NOTE TO READERS: Now that the Los Angeles Times folded the local newspapers, the Glendale News-Press and the Burbank Leader, my column, The Whiteboard Jungle, will continue on my Crosby Chronicles blog. Thank you to all who read it. Please send your comments.
It has been 7 weeks since I last taught a class, 7 weeks since we have been in the Stay-at-Home mode.
And in 6 weeks, I will be officially retired from teaching.
With nearly two months of living this way, one would think a pattern would arise, a schedule take hold. But why hasn’t it? Because I feel that I am in a holding pattern.
I keep waiting for me to get into some kind of groove. Instead, I feel aimless, waiting
for . . what . . . the country to reopen, for me to reopen?
There are only a few certainties in my daily life right now:
- 6:00 wake up and feed dog
- 6:30 walk for 45 minutes
- 7:30 post lessons
- 8:30 shower
- 10:00 walk the dog
- 12:00 make lunch
- 2:30 feed dog
- 4:00 take dog for ride
- 5:30 make dinner
- 6:30 my wife and I watch our usual “Dateline” or “48 Hours”
The above list may seem that I am indeed on a schedule. But, quite frankly, the bulk of the time between 9-5 feels empty.
- I should be doing more writing, but I’m not.
- There are many parts of the house which could do with a floor scrubbing, but I have not done it.
- The same thing with our cars. Haven’t washed one, not even vacuumed the inside. That’s 2 months and counting of dirty cars.
- I finally bought a shredder to start throwing out boxes of old financial records from the garage. I discovered that having a shredder means spending time feeding it a few sheets at a time, and that the resultant scraps of paper take up a lot of space in the trash cans. Shredding does not mean disintegrating. So I am no longer that excited about that little hobby. It’s faster (and just as safe) to just throw everything out in the non-recycling trash can.

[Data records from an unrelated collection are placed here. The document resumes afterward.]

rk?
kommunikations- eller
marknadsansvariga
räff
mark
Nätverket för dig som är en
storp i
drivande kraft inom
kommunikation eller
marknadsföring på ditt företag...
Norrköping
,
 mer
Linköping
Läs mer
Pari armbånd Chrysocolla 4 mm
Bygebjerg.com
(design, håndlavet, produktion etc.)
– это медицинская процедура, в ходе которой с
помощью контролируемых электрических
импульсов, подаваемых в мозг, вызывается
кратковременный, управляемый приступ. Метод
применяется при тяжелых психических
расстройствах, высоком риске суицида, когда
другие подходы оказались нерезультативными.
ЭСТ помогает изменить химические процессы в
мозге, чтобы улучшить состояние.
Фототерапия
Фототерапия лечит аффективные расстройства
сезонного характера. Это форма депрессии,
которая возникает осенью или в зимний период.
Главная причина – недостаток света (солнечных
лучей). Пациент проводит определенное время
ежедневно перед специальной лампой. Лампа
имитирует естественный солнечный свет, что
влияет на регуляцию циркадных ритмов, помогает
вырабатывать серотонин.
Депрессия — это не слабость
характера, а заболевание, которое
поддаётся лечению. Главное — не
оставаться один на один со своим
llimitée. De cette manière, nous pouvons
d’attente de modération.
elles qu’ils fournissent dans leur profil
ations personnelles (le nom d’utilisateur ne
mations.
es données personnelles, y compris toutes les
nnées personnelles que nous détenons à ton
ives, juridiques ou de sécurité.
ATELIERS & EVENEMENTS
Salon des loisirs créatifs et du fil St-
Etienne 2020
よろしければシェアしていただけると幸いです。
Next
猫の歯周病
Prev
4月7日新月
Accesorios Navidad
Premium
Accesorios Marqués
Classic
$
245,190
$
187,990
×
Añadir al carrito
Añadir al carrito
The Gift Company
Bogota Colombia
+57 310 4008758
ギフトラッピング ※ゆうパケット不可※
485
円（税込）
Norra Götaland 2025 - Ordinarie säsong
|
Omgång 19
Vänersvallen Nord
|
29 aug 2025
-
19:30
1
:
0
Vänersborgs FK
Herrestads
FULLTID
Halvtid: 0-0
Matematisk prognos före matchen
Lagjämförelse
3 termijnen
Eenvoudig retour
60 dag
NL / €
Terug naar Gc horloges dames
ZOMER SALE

And so, I do a lot of waiting around for the next item on my To-Do list to arrive. I am allowing the clock to run my life, to dictate what I’m doing, instead of me living my life and occasionally looking up at the clock. It also means a lot of walking around the house and going into the kitchen, drinking more coffee than I should, eating more snacks (chocolate mainly) than I should. Even laying down in the afternoon, drifting off for a ½ hour while listening to an audiobook.

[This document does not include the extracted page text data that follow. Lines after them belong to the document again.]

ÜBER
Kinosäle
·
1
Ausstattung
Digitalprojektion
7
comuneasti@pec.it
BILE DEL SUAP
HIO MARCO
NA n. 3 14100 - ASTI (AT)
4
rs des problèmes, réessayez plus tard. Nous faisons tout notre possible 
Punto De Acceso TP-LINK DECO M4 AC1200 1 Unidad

I can’t wait for things to return to normal. At the same time, I have to frequently remind myself that my life is slowly ending. I now have 7 fewer weeks of life than I did back on March 13. During the lockdown, that time hasn’t been put away in a bank’s safety deposit box, waiting for me to claim it once Gov. Newsom waves the green flag. No, the past 7 weeks is just that—in the past. So if I wasn’t that productive, the onus is on me, no one else.
I am amazed watching my wife who has the self-discipline of the sun sit at the dining room table, our default office, and not budge from her seat. She even remains sitting when I give her lunch.
I, on the other hand, can’t sit still for long periods of time. One problem (or excuse) is that I am not totally comfortable doing work at the dining room table because it is slightly higher in relation to the chairs, causing arm strain. I have no desk in my bedroom, but my sons do.
Son number one’s desk is unusable because it is hard to locate it with all the stuff strewn on it including clothes and phone charger cables. Son number two’s desk is better since it is orderly and I do use it occasionally, but the window faces me as I sit there, meaning the backlight bothers my vision.
And then there is the constant laser eyes of my dog starting around 9:00 a.m. and lasting until 7:00 p.m. He probably can’t believe that his Alpha Male pal is around all the time all of a sudden. If he is not staring at me as I eat, he is laying on my left foot underneath the table. Often, he barks to be let outside, then a running slam against the screen door alerts us he is ready to come back in.
I hope that I can get more done with the next several weeks until the economy reopens in a new-normal world. More worrisome: what will the new-normal of myself look like.